Warning: In order to focus on teaching compiler techniques and LLVM specifically, this tutorial does not show best practices in software engineering principles. For example, the code uses global variables pervasively, doesn't use visitors, etc... but instead keeps things simple and focuses on the topics at hand.
This tutorial is structured into chapters covering individual topics, allowing you to skip ahead as you wish:
- Chapter #1: Kaleidoscope language and Lexer - This shows where we are going and the basic functionality that we want to build. A lexer is also the first part of building a parser for a language, and we use a simple C++ lexer which is easy to understand.
- Chapter #2: Implementing a Parser and AST - With the lexer in place, we can talk about parsing techniques and basic AST construction. This tutorial describes recursive descent parsing and operator precedence parsing.
- Chapter #3: Code generation to LLVM IR - with the AST ready, we show how easy it is to generate LLVM IR, and show a simple way to incorporate LLVM into your project.
- Chapter #4: Adding JIT and Optimizer Support - One great thing about LLVM is its support for JIT compilation, so we'll dive right into it and show you the 3 lines it takes to add JIT support. Later chapters show how to generate .o files.
- Chapter #5: Extending the Language: Control Flow - With the basic language up and running, we show how to extend it with control flow operations ('if' statement and a 'for' loop). This gives us a chance to talk about SSA construction and control flow.
- Chapter #6: Extending the Language: User-defined Operators - This chapter extends the language to let users define arbitrary unary and binary operators - with assignable precedence! This allows us to build a significant piece of the "language" as library routines.
- Chapter #7: Extending the Language: Mutable Variables - This chapter talks about adding user-defined local variables along with an assignment operator. This shows how easy it is to construct SSA form in LLVM: LLVM does not require your front-end to construct SSA form in order to use it!
- Chapter #8: Compiling to Object Files - This chapter explains how to take LLVM IR and compile it down to object files, like a static compiler does.

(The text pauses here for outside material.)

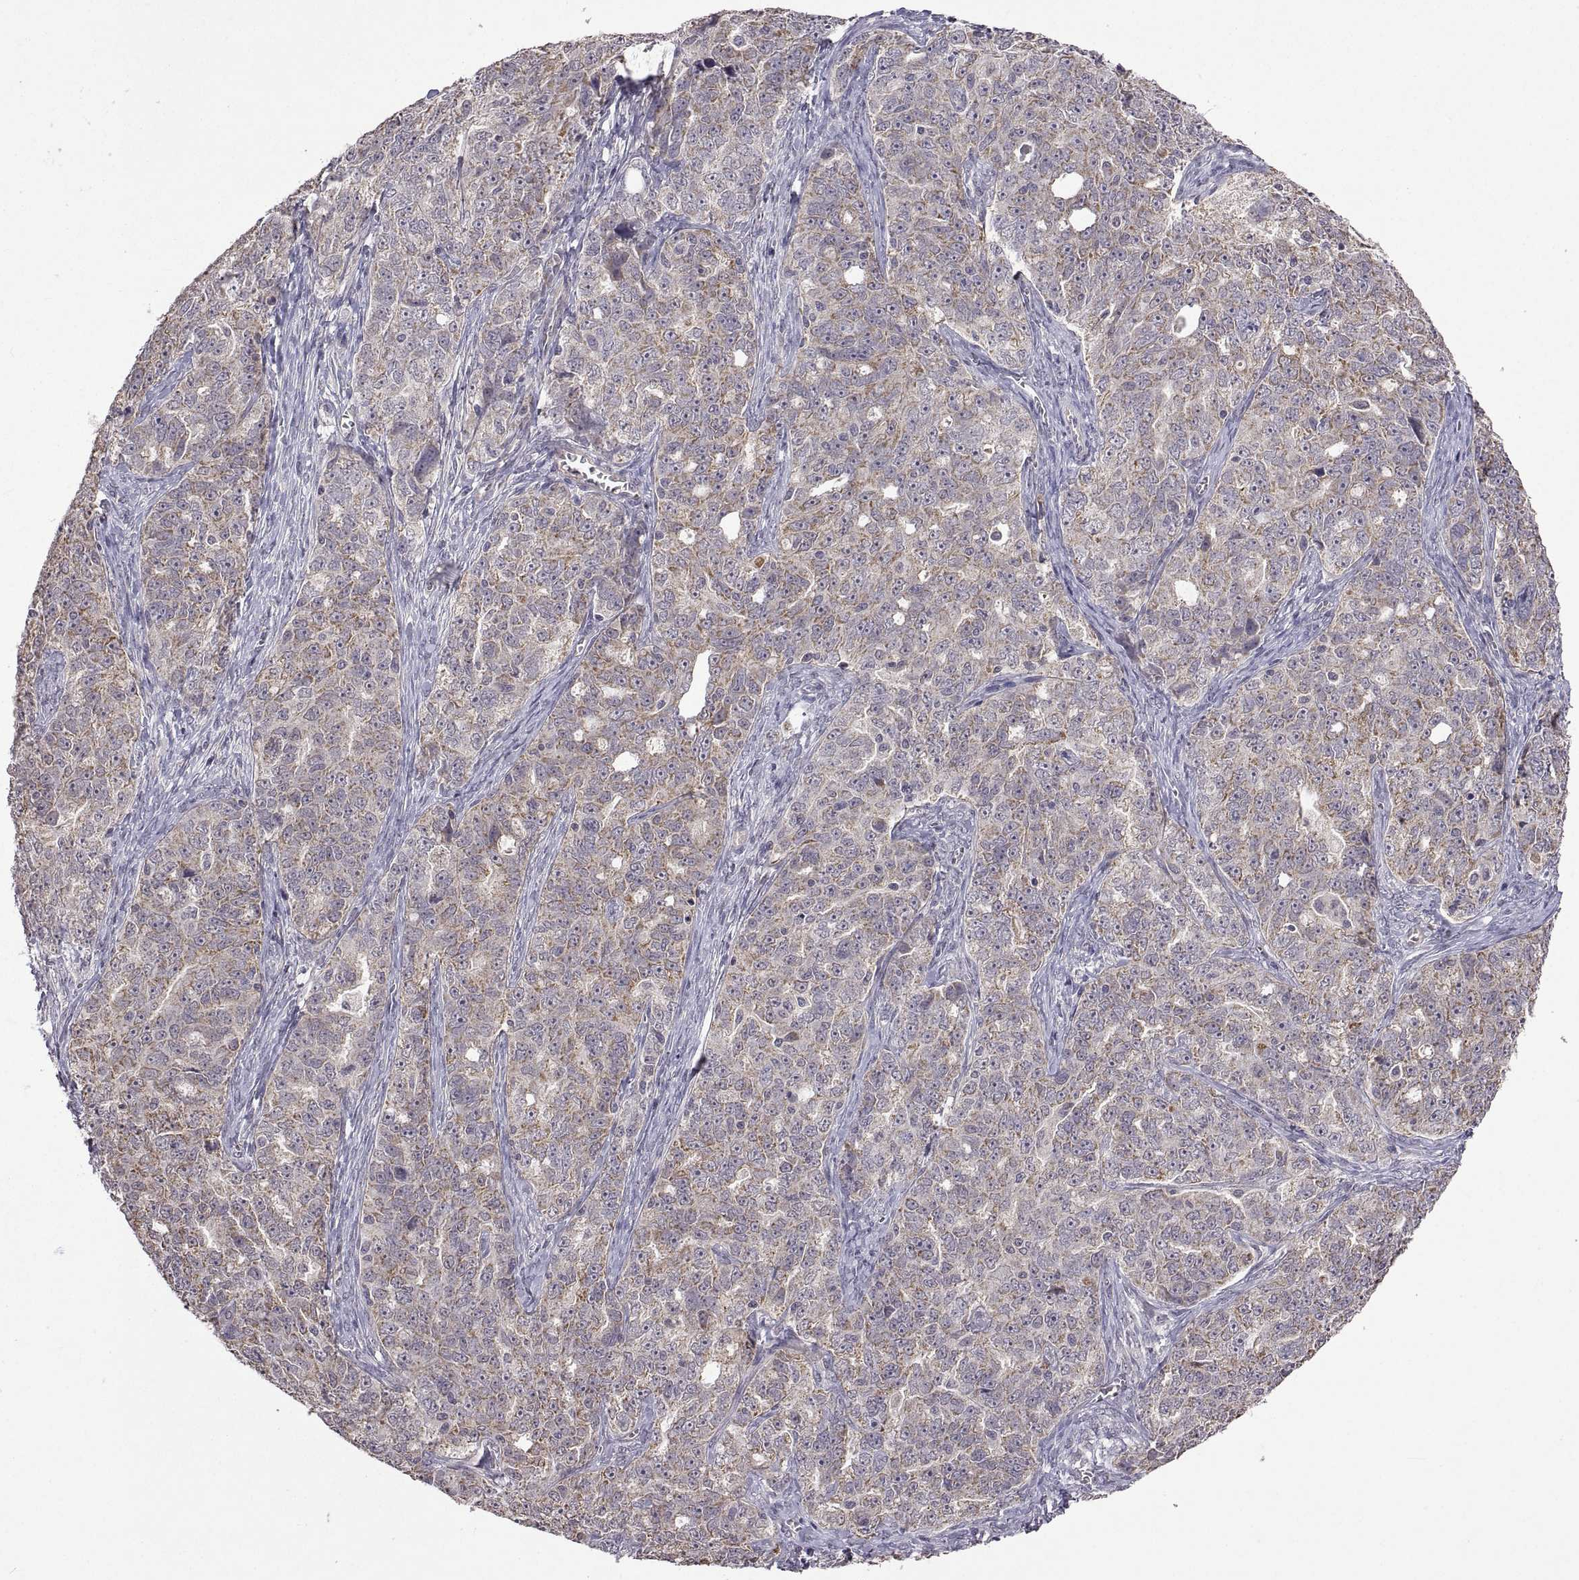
{"staining": {"intensity": "weak", "quantity": "25%-75%", "location": "cytoplasmic/membranous"}, "tissue": "ovarian cancer", "cell_type": "Tumor cells", "image_type": "cancer", "snomed": [{"axis": "morphology", "description": "Cystadenocarcinoma, serous, NOS"}, {"axis": "topography", "description": "Ovary"}], "caption": "Approximately 25%-75% of tumor cells in ovarian serous cystadenocarcinoma display weak cytoplasmic/membranous protein staining as visualized by brown immunohistochemical staining.", "gene": "LAMA1", "patient": {"sex": "female", "age": 51}}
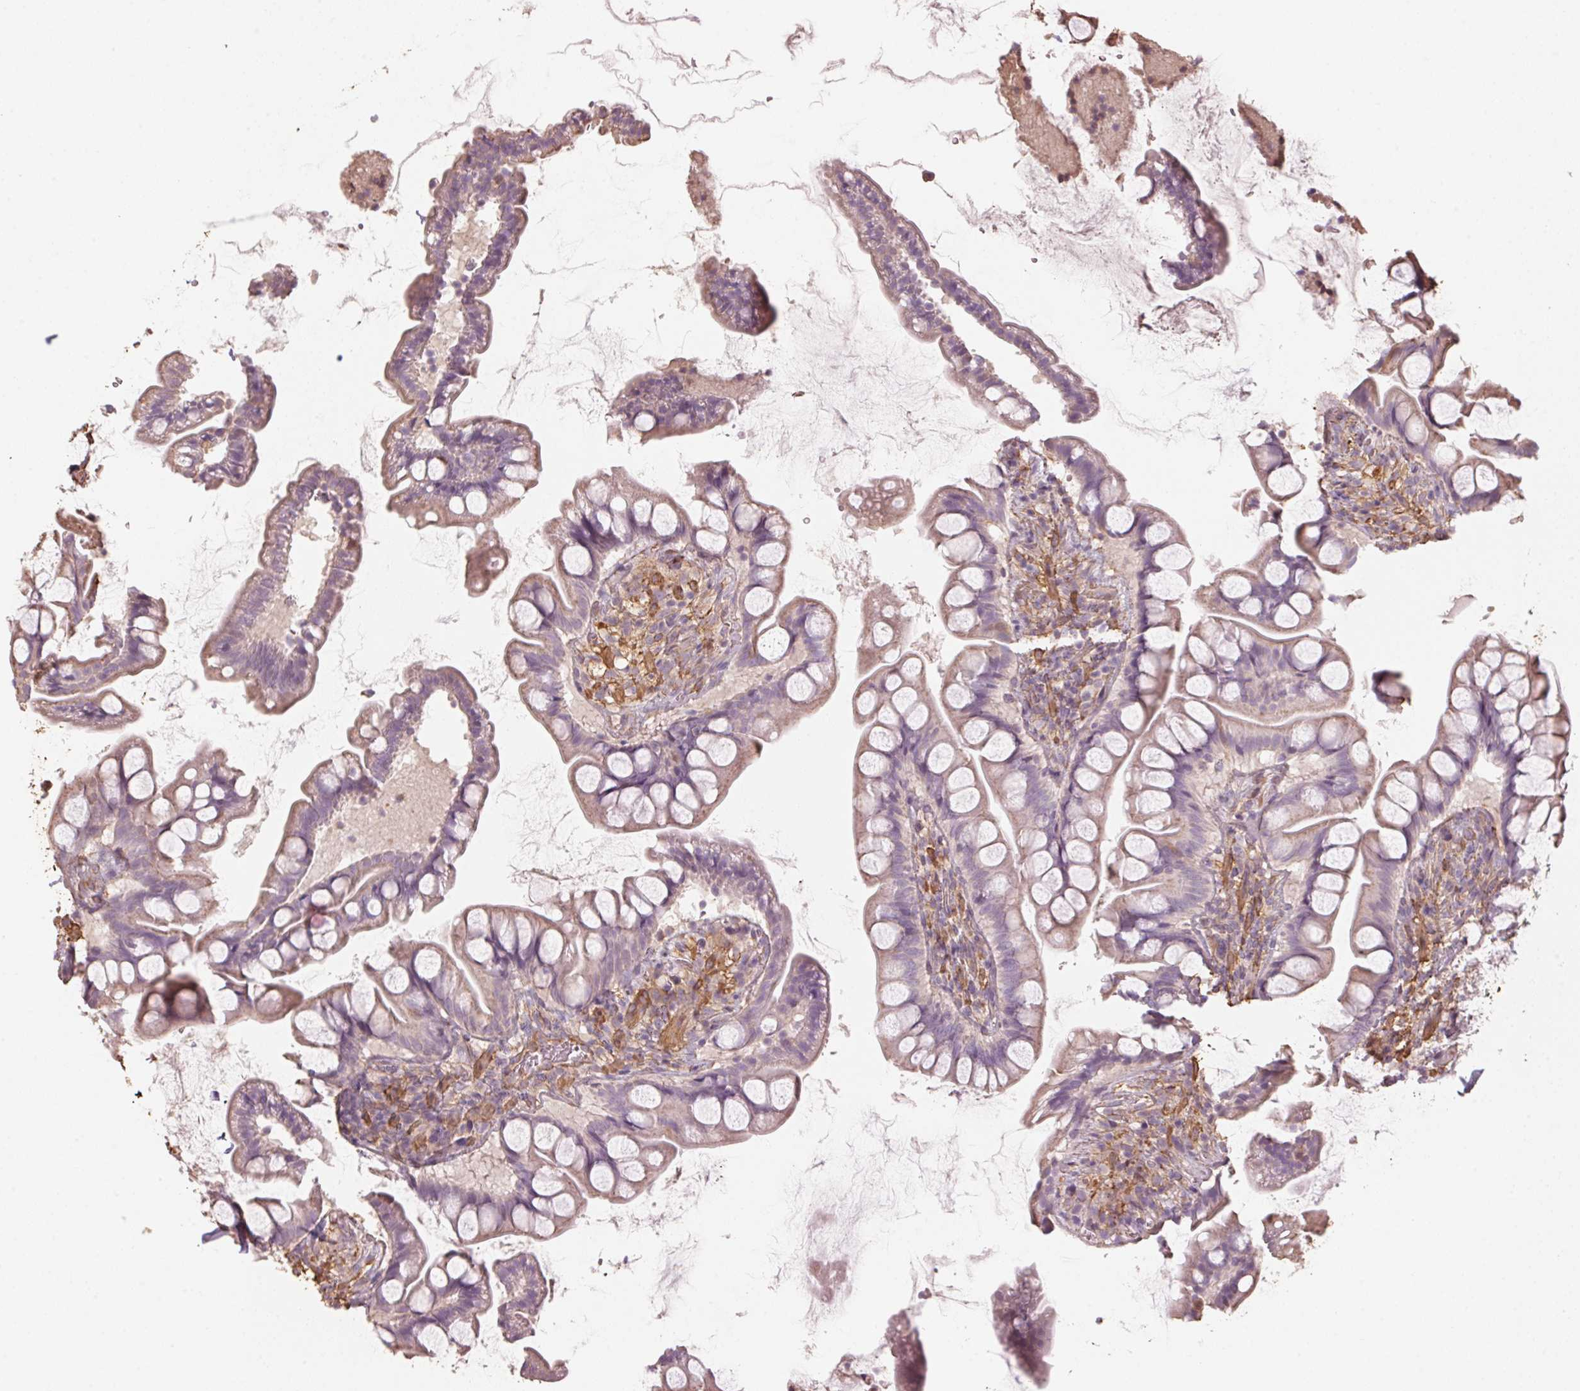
{"staining": {"intensity": "weak", "quantity": "25%-75%", "location": "cytoplasmic/membranous"}, "tissue": "small intestine", "cell_type": "Glandular cells", "image_type": "normal", "snomed": [{"axis": "morphology", "description": "Normal tissue, NOS"}, {"axis": "topography", "description": "Small intestine"}], "caption": "High-power microscopy captured an immunohistochemistry image of unremarkable small intestine, revealing weak cytoplasmic/membranous staining in approximately 25%-75% of glandular cells. The staining was performed using DAB to visualize the protein expression in brown, while the nuclei were stained in blue with hematoxylin (Magnification: 20x).", "gene": "QDPR", "patient": {"sex": "male", "age": 70}}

- Chapter #9: Debug Information - A real language needs to support debuggers, so we add debug information that allows setting breakpoints in Kaleidoscope functions, print out argument variables, and call functions!
- Chapter #10: Conclusion and other tidbits - This chapter wraps up the series by discussing ways to extend the language and includes pointers to info on "special topics" like adding garbage collection support, exceptions, debugging, support for "spaghetti stacks", etc.
By the end of the tutorial, we'll have written a bit less than 1000 lines of (non-comment, non-blank) lines of code. With this small amount of code, we'll have built up a nice little compiler for a non-trivial language including a hand-written lexer, parser, AST, as well as code generation support - both static and JIT! The breadth of this is a great testament to the strengths of LLVM and shows why it is such a popular target for language designers and others who need high performance code generation.